New-generation drug-eluting stents provide a superior safety profile over early generations through significant advances in stent design, including thinner struts and enhanced polymers.
Advances in drug-eluting stent design, including thinner struts and enhanced polymers, have mitigated the risks of in-stent restenosis and late stent thrombosis seen with earlier technologies.
Abstract Coronary stents have revolutionized the treatment of coronary artery disease. Compared with balloon angioplasty, bare-metal stents (BMSs) effectively prevented abrupt vessel closure but were limited by in-stent restenosis (ISR) due to smooth muscle cell proliferation and neointimal hyperplasia. The first-generation drug-eluting stent (DES), with its antiproliferative drug coating, offered substantial advantages over BMSs as it mitigated the risk of ISR. Nonetheless, they had several design limitations that increased the risk of late stent thrombosis. Significant advances in stent design, including thinner struts, enhanced polymers’ formulation, and more potent antiproliferative agents, have led to the introduction of new-generation DES with a superior safety profile.
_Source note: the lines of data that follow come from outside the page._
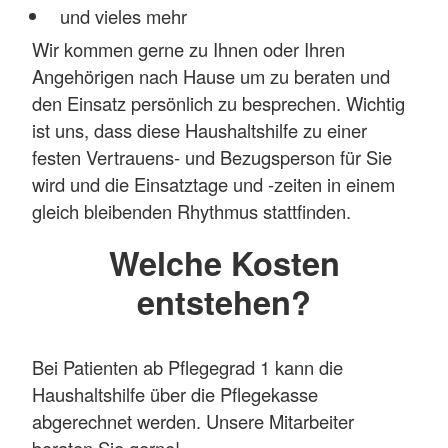
und vieles mehr
Wir kommen gerne zu Ihnen oder Ihren
Angehörigen nach Hause um zu beraten und
den Einsatz persönlich zu besprechen. Wichtig
ist uns, dass diese Haushaltshilfe zu einer
festen Vertrauens- und Bezugsperson für Sie
wird und die Einsatztage und -zeiten in einem
gleich bleibenden Rhythmus stattfinden.
Welche Kosten
entstehen?
Bei Patienten ab Pflegegrad 1 kann die
Haushaltshilfe über die Pflegekasse
abgerechnet werden. Unsere Mitarbeiter
beraten Sie gerne!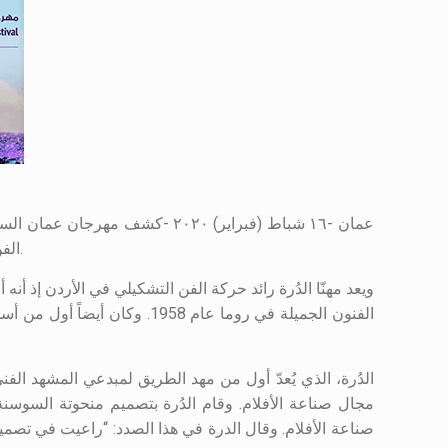
عمان -١٦ شباط (فبراير) ٢٠٢٠ -
الفن التشكيلي الأردني مهنا الدرة، كما كشف عن ملصق المهرجان لهذه الدورة الافتتاحية التي ستُعقد من ١٣-١٨ نيسان (أبريل) القادم.
ويعد مهنّا الدُرة رائد حركة الفن التشكيلي في الأردن إذ أن
الدُرة، الذي يُعدّ أول من مهد الطريق لمبدعي المشهد الف
مجال صناعة الأفلام. وقام الدُرة بتصميم منحوتة السوسنة 
صناعة الأفلام. وقال الدرة في هذا الصدد: “راعيت في تصميم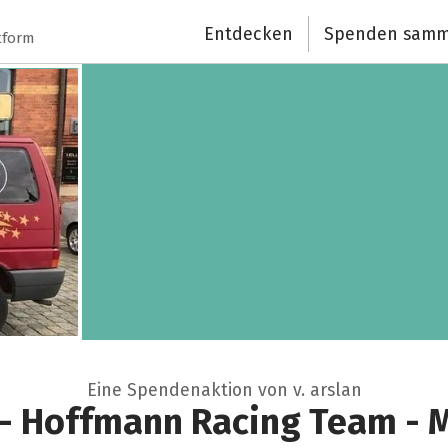
Entdecken
Spenden samm
tform
Eine Spendenaktion von v. arslan
 - Hoffmann Racing Team -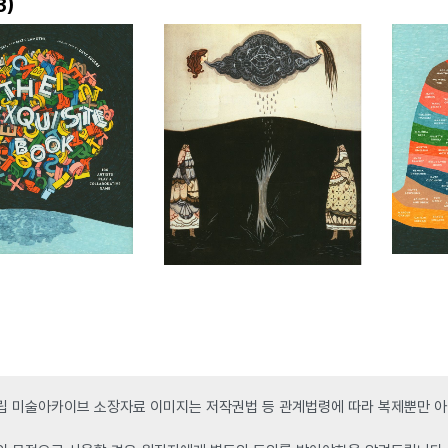
)
3
 미술아카이브 소장자료 이미지는 저작권법 등 관계법령에 따라 복제뿐만 아니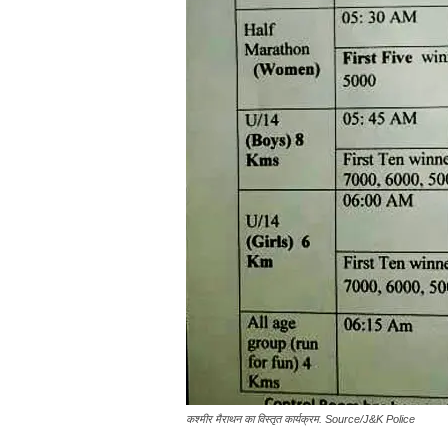
कश्मीर मैराथन का विस्तृत कार्यक्रम. Source/J&K Police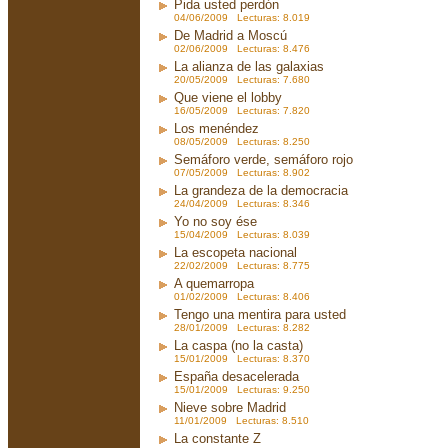
Pida usted perdón
04/06/2009 Lecturas: 8.019
De Madrid a Moscú
02/06/2009 Lecturas: 8.476
La alianza de las galaxias
20/05/2009 Lecturas: 7.680
Que viene el lobby
16/05/2009 Lecturas: 7.820
Los menéndez
08/05/2009 Lecturas: 8.250
Semáforo verde, semáforo rojo
07/05/2009 Lecturas: 8.902
La grandeza de la democracia
24/04/2009 Lecturas: 8.346
Yo no soy ése
15/04/2009 Lecturas: 8.039
La escopeta nacional
22/02/2009 Lecturas: 8.775
A quemarropa
01/02/2009 Lecturas: 8.406
Tengo una mentira para usted
28/01/2009 Lecturas: 8.282
La caspa (no la casta)
15/01/2009 Lecturas: 8.370
España desacelerada
15/01/2009 Lecturas: 9.250
Nieve sobre Madrid
11/01/2009 Lecturas: 8.510
La constante Z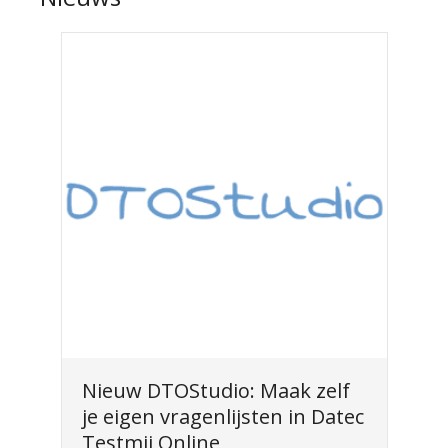
Nieuw DTOStudio: Maak zelf
je eigen vragenlijsten in Datec
Testmij Online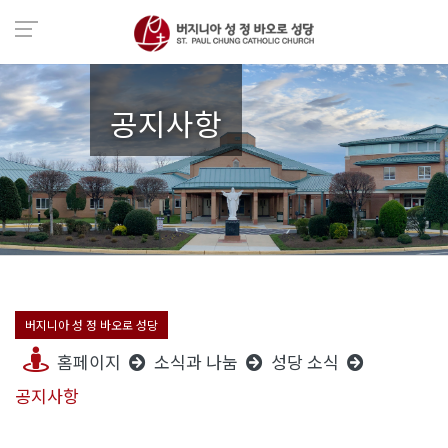
공지사항
버지니아 성 정 바오로 성당
홈페이지
소식과 나눔
성당 소식
공지사항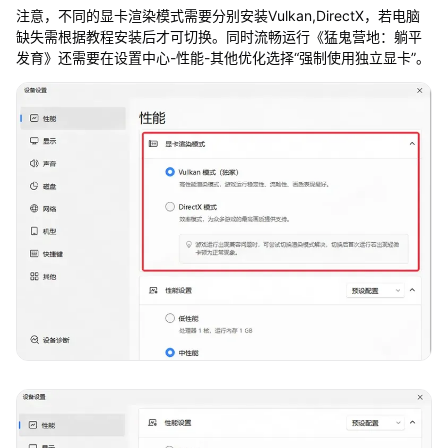
注意，不同的显卡渲染模式需要分别安装Vulkan,DirectX，若电脑
缺失需根据教程安装后才可切换。同时流畅运行《猛鬼营地：躺平
发育》还需要在设置中心-性能-其他优化选择“强制使用独立显卡”。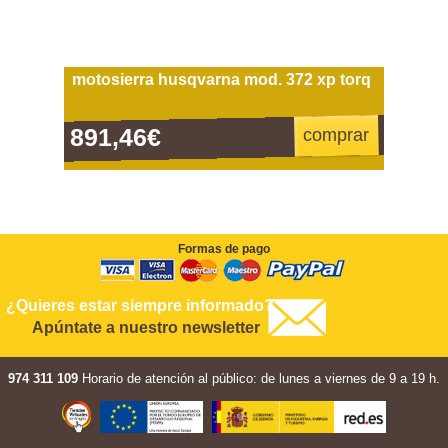
motosierra husqvarna mod. 372 xp torq
891,46€
comprar
Formas de pago
¿Quieres estar siempre informado?
Apúntate a nuestro newsletter
974 311 109
Horario de atención al público: de lunes a viernes de 9 a 19 h.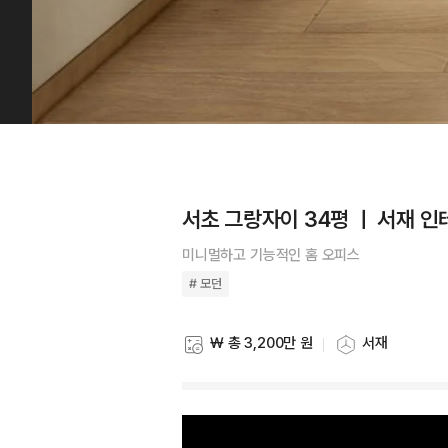
서초 그랑자이 34평 ㅣ 서재 
미니멀하고 기능적인 홈 오피스
# 모던
₩ 총 3,200만 원
서재
스타일링 비용
스타일링 공간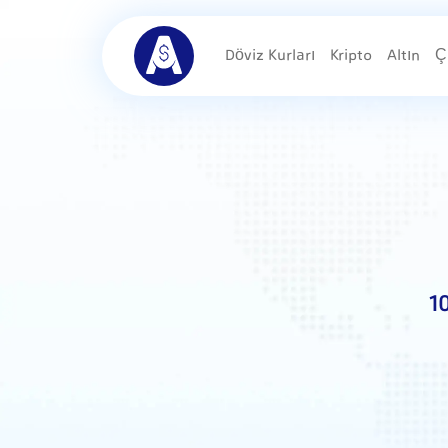
Döviz Kurları
Kripto
Altın
Ç
1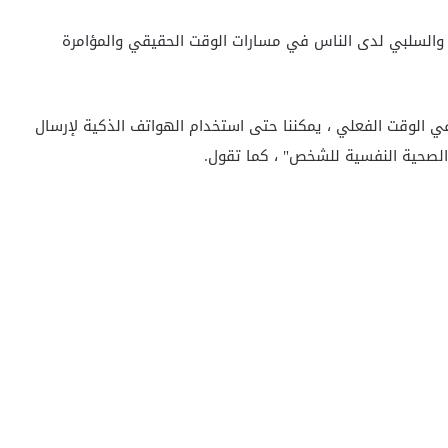
بي والسلبي لدى الناس في مسارات الوقت الحقيقي والمؤامرة
في الوقت الفعلي ، يمكننا حتى استخدام الهواتف الذكية لإرسال
 الصحية النفسية للشخص" ، كما تقول.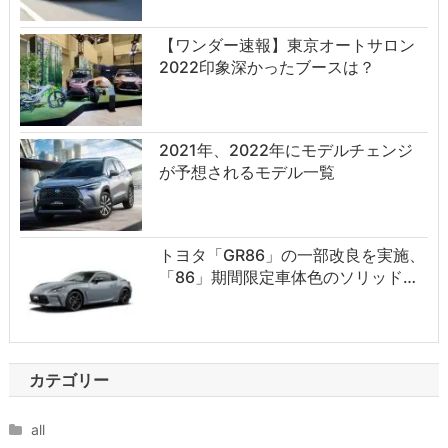
【ワンダー速報】東京オートサロン
2022印象深かったブースは？
2021年、2022年にモデルチェンジ
が予想されるモデル一覧
トヨタ「GR86」の一部改良を実施、
「86」期間限定車体色のソリッド…
カテゴリー
all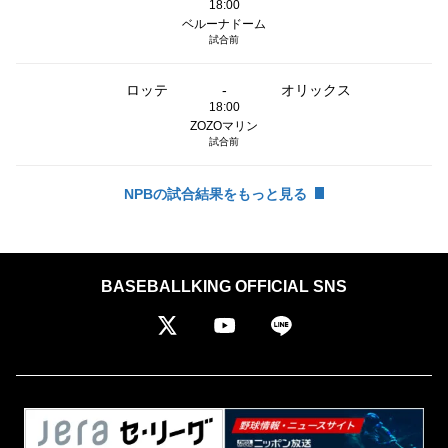
18:00
ベルーナドーム
試合前
ロッテ
-
オリックス
18:00
ZOZOマリン
試合前
NPBの試合結果をもっと見る
BASEBALLKING OFFICIAL SNS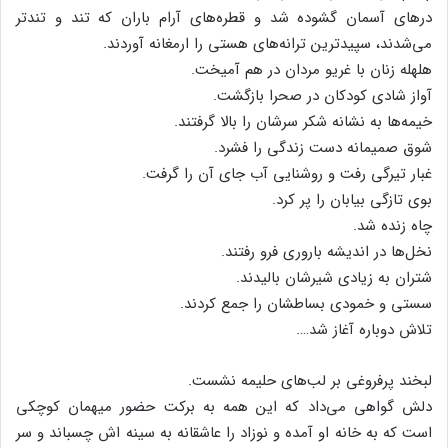
در‌های آسمان گشوده شد و قطره‌‌های آرام باران که تند و تندتر
می‌شدند، سپیدترین ترانه‌‌های هستی را ارمغانه آوردند.
هلهله زنان با غریو مردان در هم آمیخت.
آواز شادی کودکان در صحرا بازگشت.
خیمه‌‌ها به نشانه شکر سرشان را بالا گرفتند.
شوق صمیمانه دست زندگی را فشرد.
غبار تیرگی رفت و روشنایی آب جای آن را گرفت.
بوی تازگی بیابان را پر کرد.
چاه زنده شد.
نخل‌ها در اندیشه باروری فرو رفتند.
شتران به زیادی شیرشان بالیدند.
سستی و خمودی بساطشان را جمع کردند.
تلاش دوباره آغاز شد….
لبخند پرفروغی بر لب‌های حلیمه نشست.
دلش گواهی می‌داد که این همه به برکت حضور میهمان کوچکی
است که به خانه او آمده و نوزاد را عاشقانه به سینه اش چسباند و سر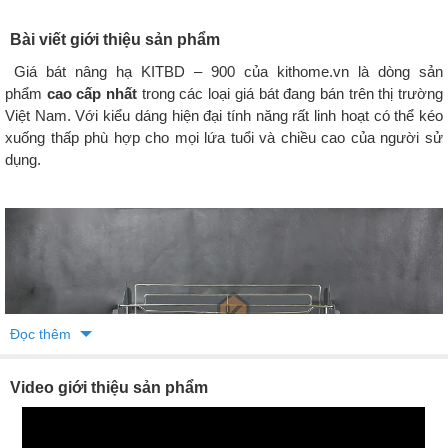
Bài viết giới thiệu sản phẩm
Giá bát nâng hạ KITBD – 900 của kithome.vn là dòng sản
phẩm
cao cấp nhất
trong các loại giá bát đang bán trên thị trường
Việt Nam. Với kiểu dáng hiện đại tính năng rất linh hoạt có thể kéo
xuống thấp phù hợp cho mọi lứa tuổi và chiều cao của người sử
dụng.
Đọc thêm
Video giới thiệu sản phẩm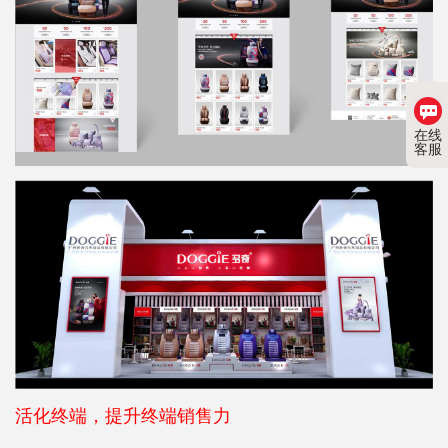
在线
客服
活化终端，提升终端销售力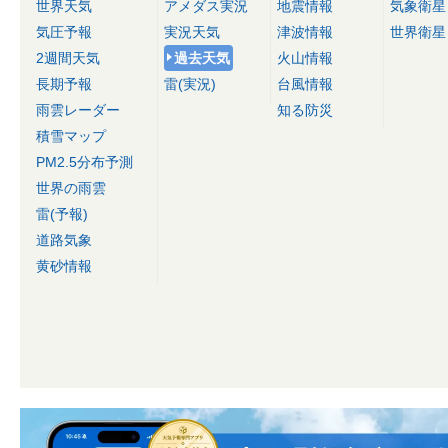
世界天気
アメダス実況
地震情報
気象衛星
気圧予報
実況天気
津波情報
世界衛星
2週間天気
過去天気
火山情報
長期予報
雷(実況)
台風情報
雨雲レーダー
知る防災
積雪マップ
PM2.5分布予測
世界の雨雲
雷(予報)
道路気象
黄砂情報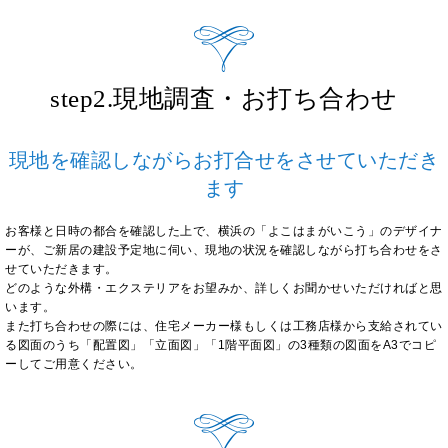
step2.現地調査・お打ち合わせ
現地を確認しながらお打合せをさせていただき
ます
お客様と日時の都合を確認した上で、横浜の「よこはまがいこう」のデザイナ
ーが、ご新居の建設予定地に伺い、現地の状況を確認しながら打ち合わせをさ
せていただきます。
どのような外構・エクステリアをお望みか、詳しくお聞かせいただければと思
います。
また打ち合わせの際には、住宅メーカー様もしくは工務店様から支給されてい
る図面のうち「配置図」「立面図」「1階平面図」の3種類の図面をA3でコピ
ーしてご用意ください。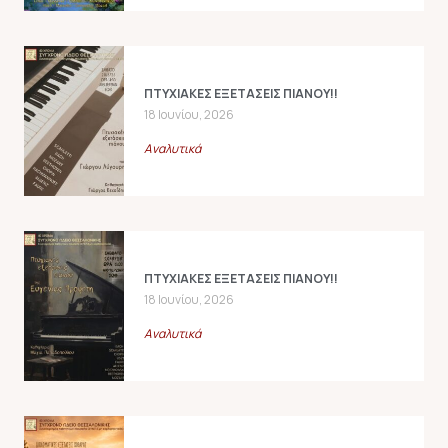
ΠΤΥΧΙΑΚΕΣ ΕΞΕΤΑΣΕΙΣ ΠΙΑΝΟΥ!!
18 Ιουνίου, 2026
Αναλυτικά
ΠΤΥΧΙΑΚΕΣ ΕΞΕΤΑΣΕΙΣ ΠΙΑΝΟΥ!!
18 Ιουνίου, 2026
Αναλυτικά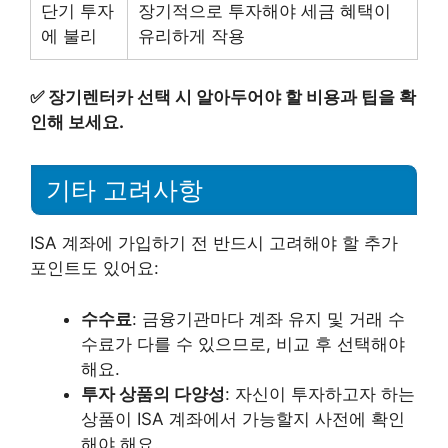
단기 투자
장기적으로 투자해야 세금 혜택이
에 불리
유리하게 작용
✅
장기렌터카 선택 시 알아두어야 할 비용과 팁을 확
인해 보세요.
기타 고려사항
ISA 계좌에 가입하기 전 반드시 고려해야 할 추가
포인트도 있어요:
수수료
: 금융기관마다 계좌 유지 및 거래 수
수료가 다를 수 있으므로, 비교 후 선택해야
해요.
투자 상품의 다양성
: 자신이 투자하고자 하는
상품이 ISA 계좌에서 가능할지 사전에 확인
해야 해요.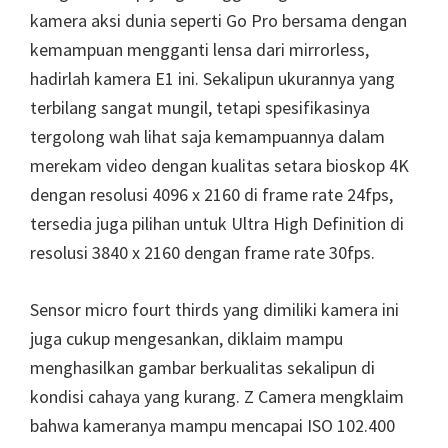
kamera aksi dunia seperti Go Pro bersama dengan
kemampuan mengganti lensa dari mirrorless,
hadirlah kamera E1 ini. Sekalipun ukurannya yang
terbilang sangat mungil, tetapi spesifikasinya
tergolong wah lihat saja kemampuannya dalam
merekam video dengan kualitas setara bioskop 4K
dengan resolusi 4096 x 2160 di frame rate 24fps,
tersedia juga pilihan untuk Ultra High Definition di
resolusi 3840 x 2160 dengan frame rate 30fps.
Sensor micro fourt thirds yang dimiliki kamera ini
juga cukup mengesankan, diklaim mampu
menghasilkan gambar berkualitas sekalipun di
kondisi cahaya yang kurang. Z Camera mengklaim
bahwa kameranya mampu mencapai ISO 102.400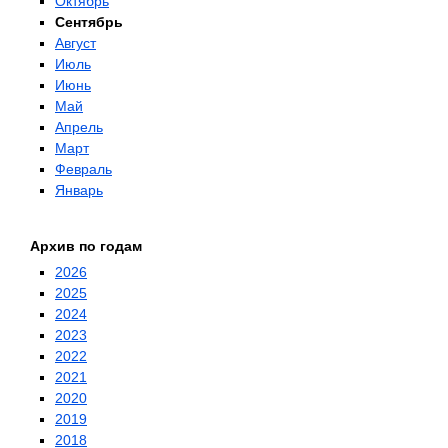
Октябрь
Сентябрь
Август
Июль
Июнь
Май
Апрель
Март
Февраль
Январь
Архив по годам
2026
2025
2024
2023
2022
2021
2020
2019
2018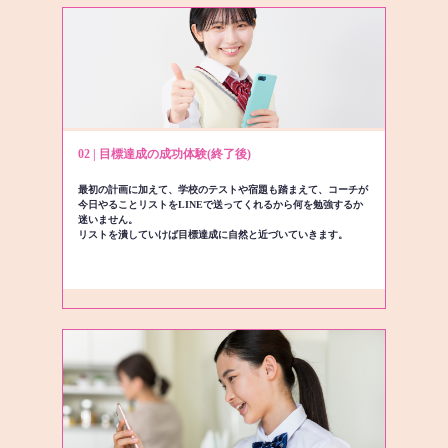
02 | 目標達成の成功体験(終了後)
最初の計画に加えて、学校のテストや宿題も踏まえて、コーチが
今日やることリストをLINEで送ってくれるから何を勉強するか
迷いません。
リストを潰していけば目標達成に自然と近づいていきます。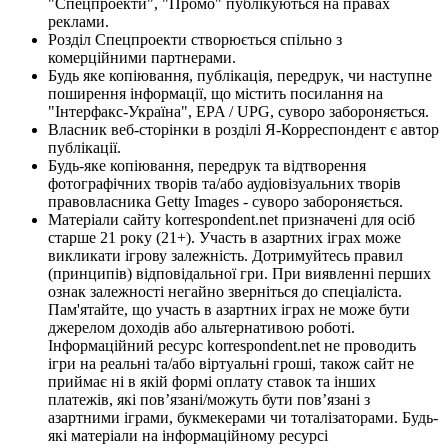
"Спецпроекти", "Промо" публікуються на правах
реклами.
Розділ Спецпроекти створюється спільно з
комерційними партнерами.
Будь яке копіювання, публікація, передрук, чи наступне
поширення інформації, що містить посилання на
"Інтерфакс-Україна", EPA / UPG, суворо забороняється.
Власник веб-сторінки в розділі Я-Корреспондент є автор
публікації.
Будь-яке копіювання, передрук та відтворення
фотографічних творів та/або аудіовізуальних творів
правовласника Getty Images - суворо забороняється.
Матеріали сайту korrespondent.net призначені для осіб
старше 21 року (21+). Участь в азартних іграх може
викликати ігрову залежність. Дотримуйтесь правил
(принципів) відповідальної гри. При виявленні перших
ознак залежності негайно зверніться до спеціаліста.
Пам'ятайте, що участь в азартних іграх не може бути
джерелом доходів або альтернативою роботі.
Інформаційний ресурс korrespondent.net не проводить
ігри на реальні та/або віртуальні гроші, також сайт не
приймає ні в якій формі оплату ставок та інших
платежів, які пов’язані/можуть бути пов’язані з
азартними іграми, букмекерами чи тоталізаторами. Будь-
які матеріали на інформаційному ресурсі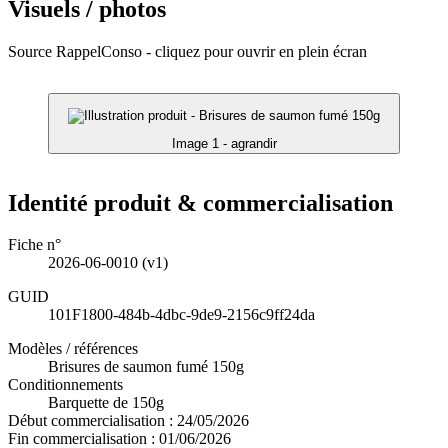
Visuels / photos
Source RappelConso - cliquez pour ouvrir en plein écran
Image 1 - agrandir
Identité produit & commercialisation
Fiche n°
2026-06-0010
(v1)
GUID
101F1800-484b-4dbc-9de9-2156c9ff24da
Modèles / références
Brisures de saumon fumé 150g
Conditionnements
Barquette de 150g
Début commercialisation :
24/05/2026
Fin commercialisation :
01/06/2026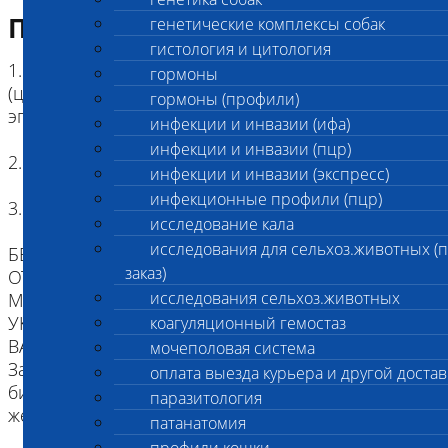
Подготовка к исследованию
генетические комплексы собак
гистология и цитология
1. Кровь (2 мл) в пробирке с антикоагулянтом.
гормоны
(цитрат натрия, К3ЭДТА, К2ЭДТА) , буккальный
гормоны (профили)
эпителий
инфекции и инвазии (ифа)
инфекции и инвазии (пцр)
2. Копия родословной
инфекции и инвазии (экспресс)
инфекционные профили (пцр)
3. Наличие клейма или чипа
исследование кала
исследования для сельхоз.животных (
БЕЗ ИДЕНТИФИКАЦИИ, МЫ НЕ НЕСЕМ
заказ)
ОТВЕТСТВЕННОСТИ, ЧТО ПРИСЛАННЫЙ
исследования сельхоз.животных
МАТЕРИАЛ ПРИНАДЛЕЖИТ ЖИВОТНОМУ
УКАЗАННОМУ В НАПРАВЛЕНИИ.
коагуляционный гемостаз
ВАЖНО для взятия буккального эпителия:
мочеполовая система
За два часа до проведения процедуры взятия
оплата выезда курьера и другой достав
биоматериала животное следует не кормить,
паразитология
желательна изоляция от других животных.
патанатомия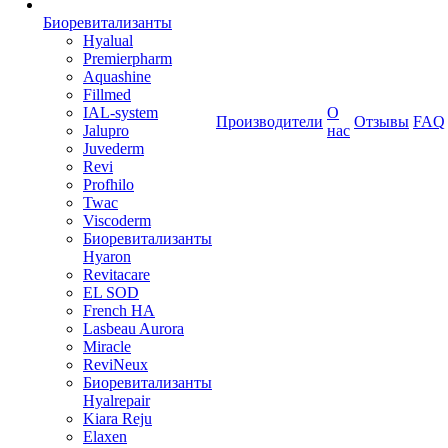
Биоревитализанты
Hyalual
Premierpharm
Aquashine
Fillmed
IAL-system
О
Производители
Отзывы
FAQ
Jalupro
нас
Juvederm
Revi
Profhilo
Twac
Viscoderm
Биоревитализанты
Hyaron
Revitacare
EL SOD
French HA
Lasbeau Aurora
Miracle
ReviNeux
Биоревитализанты
Hyalrepair
Kiara Reju
Elaxen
Cardiologists have over 20 different DES types to choose from, each with its unique features and characteristics. This review highlights the evolution of stent design and summarizes the clinical data on the different stent types. We conclude by discussing the clinical implications of stent design in high-risk subsets of patients.
Nicolas et al. (Tue,) conducted a review in Coronary artery disease. Drug-eluting stents vs. Bare-metal stents was evaluated. New-generation drug-eluting stents provide a superior safety profile over early generations through significant advances in stent design, including thinner struts and enhanced polymers.